▶ **BEREITGESTELLTER TEXT**:
------------------------
Röderau. Aus und vorbei. Das Waldschlößchen in Röderau ist bald Geschichte. Bagger haben bereits große Teile des 1916 erbauten Hauses abgerissen. Auch die restlichen Mauern sollen wohl in den kommenden Wochen dem Erdboden gleichgemacht werden, von einem kleinen Park ist stattdessen die Rede. So richtig weiß aber selbst der Eigentümer nicht, was gerade in Röderau passiert. „Ich bin selbst nicht involviert. Meiner Meinung nach soll es aber komplett weg“, sagt Achim Bönsch am Telefon gegenüber der Sächsischen Zeitung.

Es wird beinahe zehn Jahre her sein, dass der Geschäftsführer einer Recyclingfirma nahe dem bayerischen Augsburg in Röderau gewesen ist. In den 1990ern fiel es ihm eher durch Zufall in die Hände, sagt er selbst. Damals habe der Kaufmann viel im Auftrag der Treuhand gearbeitet – und die bot ihm irgendwann als Bezahlung etwa 50 Immobilien in Ostdeutschland an. Vor allem im Raum Chemnitz und Leipzig. Und in Röderau. Er wollte das Haus zwar immer verkaufen, aber es habe einfach keine Interessenten gegeben. Und er selbst wusste nichts mit dem Objekt anzufangen. Dabei zählte es in DDR-Zeiten zu den angesagtesten Rockschuppen der Republik.
------------------------
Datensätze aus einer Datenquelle
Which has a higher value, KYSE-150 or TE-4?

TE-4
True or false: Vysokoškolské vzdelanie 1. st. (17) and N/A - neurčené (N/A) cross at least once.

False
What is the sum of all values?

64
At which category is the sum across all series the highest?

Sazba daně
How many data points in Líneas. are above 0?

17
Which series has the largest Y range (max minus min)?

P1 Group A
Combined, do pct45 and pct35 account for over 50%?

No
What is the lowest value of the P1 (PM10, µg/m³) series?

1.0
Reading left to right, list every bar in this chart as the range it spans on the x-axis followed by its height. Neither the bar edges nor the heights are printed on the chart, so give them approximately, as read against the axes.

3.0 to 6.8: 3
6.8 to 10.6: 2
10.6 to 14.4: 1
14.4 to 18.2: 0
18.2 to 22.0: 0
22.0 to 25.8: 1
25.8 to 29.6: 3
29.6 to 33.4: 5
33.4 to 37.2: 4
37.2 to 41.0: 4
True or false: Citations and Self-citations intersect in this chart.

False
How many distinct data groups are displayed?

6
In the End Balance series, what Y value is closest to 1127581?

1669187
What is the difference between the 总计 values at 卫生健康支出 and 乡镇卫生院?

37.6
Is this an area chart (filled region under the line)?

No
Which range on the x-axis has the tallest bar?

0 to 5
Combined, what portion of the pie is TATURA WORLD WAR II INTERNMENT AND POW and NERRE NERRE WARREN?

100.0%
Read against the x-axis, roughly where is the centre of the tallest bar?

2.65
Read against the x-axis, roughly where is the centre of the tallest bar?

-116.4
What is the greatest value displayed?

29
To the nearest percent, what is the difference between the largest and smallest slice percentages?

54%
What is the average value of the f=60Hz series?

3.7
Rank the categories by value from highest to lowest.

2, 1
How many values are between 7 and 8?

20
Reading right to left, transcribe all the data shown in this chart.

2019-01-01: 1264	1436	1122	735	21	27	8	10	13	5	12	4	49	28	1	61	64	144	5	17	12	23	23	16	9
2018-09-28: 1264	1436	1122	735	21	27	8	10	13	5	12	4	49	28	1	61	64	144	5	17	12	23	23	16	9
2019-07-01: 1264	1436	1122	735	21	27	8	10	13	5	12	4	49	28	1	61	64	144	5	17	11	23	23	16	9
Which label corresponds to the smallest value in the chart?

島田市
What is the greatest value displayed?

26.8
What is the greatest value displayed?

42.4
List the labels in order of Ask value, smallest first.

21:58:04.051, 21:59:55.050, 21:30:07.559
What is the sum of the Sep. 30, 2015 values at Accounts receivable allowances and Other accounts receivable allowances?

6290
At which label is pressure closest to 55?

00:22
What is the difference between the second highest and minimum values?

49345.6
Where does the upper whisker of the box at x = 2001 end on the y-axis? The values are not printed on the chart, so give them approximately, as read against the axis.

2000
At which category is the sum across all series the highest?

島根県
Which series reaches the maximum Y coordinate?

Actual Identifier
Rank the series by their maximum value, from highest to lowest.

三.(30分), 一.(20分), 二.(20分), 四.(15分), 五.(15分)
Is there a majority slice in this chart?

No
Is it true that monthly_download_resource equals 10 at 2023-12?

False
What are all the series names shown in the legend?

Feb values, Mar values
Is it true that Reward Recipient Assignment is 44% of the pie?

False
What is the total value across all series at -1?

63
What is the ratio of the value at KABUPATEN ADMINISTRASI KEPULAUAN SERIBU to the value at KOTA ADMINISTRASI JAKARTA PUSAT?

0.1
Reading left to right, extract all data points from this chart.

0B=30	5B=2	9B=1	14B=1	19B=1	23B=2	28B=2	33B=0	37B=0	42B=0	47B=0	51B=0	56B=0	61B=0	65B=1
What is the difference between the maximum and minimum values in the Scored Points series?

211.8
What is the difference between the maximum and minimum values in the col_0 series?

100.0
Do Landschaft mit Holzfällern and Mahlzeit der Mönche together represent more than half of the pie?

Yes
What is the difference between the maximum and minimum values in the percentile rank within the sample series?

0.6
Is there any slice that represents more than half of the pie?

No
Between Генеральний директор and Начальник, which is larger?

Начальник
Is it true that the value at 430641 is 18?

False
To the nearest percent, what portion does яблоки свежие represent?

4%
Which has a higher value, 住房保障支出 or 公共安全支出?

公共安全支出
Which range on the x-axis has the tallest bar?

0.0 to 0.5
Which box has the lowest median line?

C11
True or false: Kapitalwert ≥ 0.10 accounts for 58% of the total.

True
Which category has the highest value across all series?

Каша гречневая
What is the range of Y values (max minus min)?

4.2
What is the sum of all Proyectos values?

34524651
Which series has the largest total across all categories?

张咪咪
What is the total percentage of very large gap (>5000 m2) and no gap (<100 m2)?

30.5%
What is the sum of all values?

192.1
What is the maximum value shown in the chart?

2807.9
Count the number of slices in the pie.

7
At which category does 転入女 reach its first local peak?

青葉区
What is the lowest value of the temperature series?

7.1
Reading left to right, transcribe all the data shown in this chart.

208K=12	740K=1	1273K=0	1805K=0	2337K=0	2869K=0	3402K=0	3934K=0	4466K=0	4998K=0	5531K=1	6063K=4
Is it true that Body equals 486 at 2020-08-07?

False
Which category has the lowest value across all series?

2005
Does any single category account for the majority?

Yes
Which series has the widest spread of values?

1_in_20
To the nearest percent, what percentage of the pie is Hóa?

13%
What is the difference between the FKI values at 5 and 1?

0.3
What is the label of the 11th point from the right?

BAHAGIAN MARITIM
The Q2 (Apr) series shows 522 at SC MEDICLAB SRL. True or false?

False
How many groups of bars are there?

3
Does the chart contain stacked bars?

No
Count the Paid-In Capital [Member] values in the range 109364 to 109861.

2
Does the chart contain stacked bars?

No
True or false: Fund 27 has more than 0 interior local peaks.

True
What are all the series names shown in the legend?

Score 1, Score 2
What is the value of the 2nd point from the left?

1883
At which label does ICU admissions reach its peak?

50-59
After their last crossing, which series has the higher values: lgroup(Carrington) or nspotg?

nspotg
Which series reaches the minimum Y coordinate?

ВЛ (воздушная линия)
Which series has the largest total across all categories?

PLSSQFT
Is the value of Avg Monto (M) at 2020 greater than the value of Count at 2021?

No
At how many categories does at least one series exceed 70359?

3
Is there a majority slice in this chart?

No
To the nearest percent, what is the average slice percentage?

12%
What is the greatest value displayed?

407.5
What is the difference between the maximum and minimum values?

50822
------------------------
▶ **ZU BEARBEITENDE AUFGABE**: Gib bitte den Abschnitt aus dem Text über den Abriss in Röderau wieder, beginnend bei „Röderau. Aus und“ und endend bei „der Sächsischen Zeitung.“. Ersetze darin „Waldschlößchen“ durch „Gasthaus“.

▶ **LÖSUNG ZUR ÜBUNG**:
Röderau. Aus und vorbei. Das Gasthaus in Röderau ist bald Geschichte. Bagger haben bereits große Teile des 1916 erbauten Hauses abgerissen. Auch die restlichen Mauern sollen wohl in den kommenden Wochen dem Erdboden gleichgemacht werden, von einem kleinen Park ist stattdessen die Rede. So richtig weiß aber selbst der Eigentümer nicht, was gerade in Röderau passiert. „Ich bin selbst nicht involviert. Meiner Meinung nach soll es aber komplett weg“, sagt Achim Bönsch am Telefon gegenüber der Sächsischen Zeitung.